Law fairs are also a good opportunity to find out what each firm is looking for in particular from their applicants. All firms want strong academics but there are often specific qualities that are especially important to particular firms. Ask them what makes candidates really stand out for them and make a note of what they say. In fact, on the subject of writing things down, make sure you take a notebook with you. Although frantically writing everything down verbatim makes it difficult to carry on an engaged conversation and makes you seem distracted, it’s a good idea to take a moment after leaving each stall to jot down the key things you've taken away with you. Then you can refer back to your notes later on when you're completing application forms and use what you learnt at the law fair to your advantage.

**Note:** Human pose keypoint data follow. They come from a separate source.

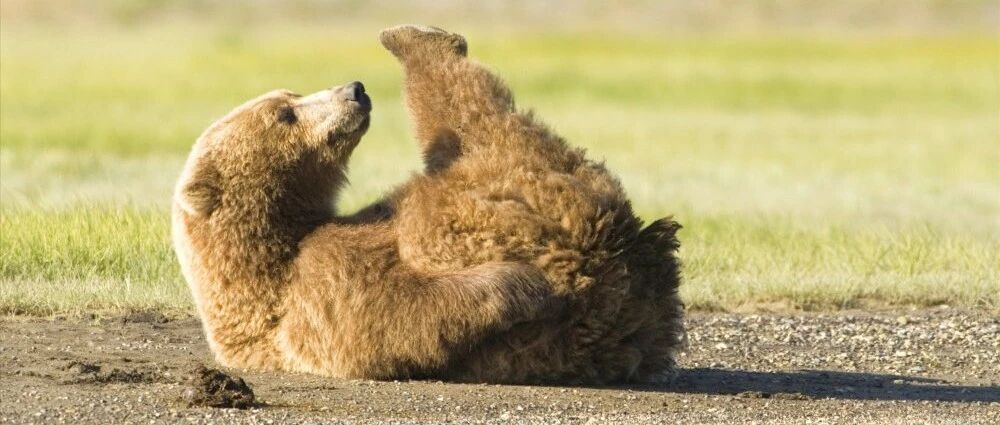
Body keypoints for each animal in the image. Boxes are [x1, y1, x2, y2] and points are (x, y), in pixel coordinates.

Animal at [171, 25, 684, 384]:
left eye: (290, 96)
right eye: (285, 113)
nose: (354, 90)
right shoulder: (316, 302)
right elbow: (400, 314)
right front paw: (523, 285)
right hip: (494, 196)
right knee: (478, 121)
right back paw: (418, 39)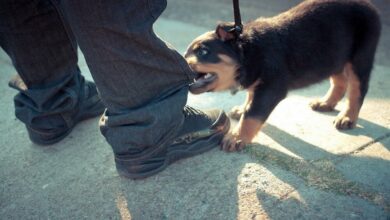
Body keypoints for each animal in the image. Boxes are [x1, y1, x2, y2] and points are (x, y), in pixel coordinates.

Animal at [185, 0, 380, 151]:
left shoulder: (271, 88)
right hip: (334, 57)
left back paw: (347, 118)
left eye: (203, 51)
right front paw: (241, 109)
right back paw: (326, 103)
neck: (249, 51)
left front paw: (236, 137)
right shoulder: (259, 82)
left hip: (360, 58)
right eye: (186, 53)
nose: (181, 64)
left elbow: (252, 114)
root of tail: (368, 5)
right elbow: (250, 98)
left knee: (357, 90)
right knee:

Law fairs are a great start but at the end of the day they are just that – a start. If you want to give yourself the best possible chance at a training contract then make an effort to stay in touch with the firms you’re interested in.
Some firms will invite you to open days/evenings at the law fair itself. If they do, take advantage of it and sign yourself up there and then. Make every effort to go (most universities will understand if you have to take a day out of lectures to go to an open day) and if it turns out you can’t go, make sure you let the firm know as far in advance as you can. Apart from the fact that simply failing to turn up is rude and comes across pretty badly, calling up and saying how sorry you are that you can’t go gives you a chance to show how keen you are on the firm. Ask if there are any more events coming up that you could attend – even if there aren’t, at least you’ve shown an interest and you can guarantee that when it comes to application forms, your name will stand out as that one who was eager enough to call up and ask.
If there’s no mention of an open day at the law fair, drop HR an email after a week or so, mention that you spoke to X, Y and Z at the law fair and are really eager to learn more about the firm so would love to be kept in the loop about upcoming recruitment events. At the very least, mention on your application form that you spoke to the representatives at the law fair – it will show you were interested from an early stage and it's a really good way to back up your reasons why you want to work at the firm.
So there you go: law fairs done right really can be the best way to get your foot in the door and give you an extra advantage over other candidates. Make the most of them and even if you're a first year, don't be put off by the fact that you can't apply for vacation schemes and training contracts yet. The information you gain from talking to the recruiters will be extremely valuable over the next couple of years and showing early on that you're taking steps in the right direction makes a great impression. You'll leave with a much better insight into the firm, some good ideas on how to put together a stand-out application and, of course, a lifetime's worth of free highlighters. I'd say that makes for a pretty successful afternoon.
(Emma joined us for her training contract in September 2013 having studied Law at Nottingham University and the LPC at the University of Law in Bristol.)